(Collected data entries)
========
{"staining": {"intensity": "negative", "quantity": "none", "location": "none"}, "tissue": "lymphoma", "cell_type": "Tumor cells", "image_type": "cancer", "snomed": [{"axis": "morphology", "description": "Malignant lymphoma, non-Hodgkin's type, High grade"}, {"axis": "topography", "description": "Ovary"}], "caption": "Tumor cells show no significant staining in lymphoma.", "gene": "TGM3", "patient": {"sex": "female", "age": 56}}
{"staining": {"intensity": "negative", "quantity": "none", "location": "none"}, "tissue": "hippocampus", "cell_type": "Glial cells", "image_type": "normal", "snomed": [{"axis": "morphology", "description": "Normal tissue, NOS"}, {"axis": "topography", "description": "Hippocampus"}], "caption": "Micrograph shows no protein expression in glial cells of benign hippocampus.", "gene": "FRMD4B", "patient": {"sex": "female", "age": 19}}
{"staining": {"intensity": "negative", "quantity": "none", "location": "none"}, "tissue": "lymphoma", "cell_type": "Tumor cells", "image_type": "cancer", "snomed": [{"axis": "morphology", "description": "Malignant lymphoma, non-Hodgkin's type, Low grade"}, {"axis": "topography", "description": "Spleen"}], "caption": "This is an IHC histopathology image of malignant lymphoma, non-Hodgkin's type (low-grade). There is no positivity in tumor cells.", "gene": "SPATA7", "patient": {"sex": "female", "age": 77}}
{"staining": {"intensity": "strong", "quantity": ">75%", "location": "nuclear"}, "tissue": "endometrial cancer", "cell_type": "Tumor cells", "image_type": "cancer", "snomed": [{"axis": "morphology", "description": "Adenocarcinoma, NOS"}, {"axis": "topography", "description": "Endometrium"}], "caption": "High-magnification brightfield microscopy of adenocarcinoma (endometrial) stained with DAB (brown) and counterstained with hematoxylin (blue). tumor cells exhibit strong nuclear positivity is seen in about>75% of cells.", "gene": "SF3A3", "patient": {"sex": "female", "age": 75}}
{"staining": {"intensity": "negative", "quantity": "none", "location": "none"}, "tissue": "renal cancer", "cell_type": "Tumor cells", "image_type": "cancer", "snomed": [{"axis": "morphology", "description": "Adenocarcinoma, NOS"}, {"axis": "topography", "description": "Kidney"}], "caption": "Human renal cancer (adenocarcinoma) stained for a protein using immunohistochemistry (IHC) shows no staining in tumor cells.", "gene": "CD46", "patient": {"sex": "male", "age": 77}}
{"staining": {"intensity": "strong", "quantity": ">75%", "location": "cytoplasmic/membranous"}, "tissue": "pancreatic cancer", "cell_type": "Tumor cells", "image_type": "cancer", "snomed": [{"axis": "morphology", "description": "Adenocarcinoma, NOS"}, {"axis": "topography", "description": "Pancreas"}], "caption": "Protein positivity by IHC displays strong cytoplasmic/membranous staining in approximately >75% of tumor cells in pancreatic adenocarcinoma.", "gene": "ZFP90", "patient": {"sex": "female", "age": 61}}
========
Exercise ▸
The lines from the top of the data above down to the line containing "brightfield microscopy of" are to be copied exactly; no other line should appear.

Solution ▸
{"staining": {"intensity": "negative", "quantity": "none", "location": "none"}, "tissue": "lymphoma", "cell_type": "Tumor cells", "image_type": "cancer", "snomed": [{"axis": "morphology", "description": "Malignant lymphoma, non-Hodgkin's type, High grade"}, {"axis": "topography", "description": "Ovary"}], "caption": "Tumor cells show no significant staining in lymphoma.", "gene": "TGM3", "patient": {"sex": "female", "age": 56}}
{"staining": {"intensity": "negative", "quantity": "none", "location": "none"}, "tissue": "hippocampus", "cell_type": "Glial cells", "image_type": "normal", "snomed": [{"axis": "morphology", "description": "Normal tissue, NOS"}, {"axis": "topography", "description": "Hippocampus"}], "caption": "Micrograph shows no protein expression in glial cells of benign hippocampus.", "gene": "FRMD4B", "patient": {"sex": "female", "age": 19}}
{"staining": {"intensity": "negative", "quantity": "none", "location": "none"}, "tissue": "lymphoma", "cell_type": "Tumor cells", "image_type": "cancer", "snomed": [{"axis": "morphology", "description": "Malignant lymphoma, non-Hodgkin's type, Low grade"}, {"axis": "topography", "description": "Spleen"}], "caption": "This is an IHC histopathology image of malignant lymphoma, non-Hodgkin's type (low-grade). There is no positivity in tumor cells.", "gene": "SPATA7", "patient": {"sex": "female", "age": 77}}
{"staining": {"intensity": "strong", "quantity": ">75%", "location": "nuclear"}, "tissue": "endometrial cancer", "cell_type": "Tumor cells", "image_type": "cancer", "snomed": [{"axis": "morphology", "description": "Adenocarcinoma, NOS"}, {"axis": "topography", "description": "Endometrium"}], "caption": "High-magnification brightfield microscopy of adenocarcinoma (endometrial) stained with DAB (brown) and counterstained with hematoxylin (blue). tumor cells exhibit strong nuclear positivity is seen in about>75% of cells.", "gene": "SF3A3", "patient": {"sex": "female", "age": 75}}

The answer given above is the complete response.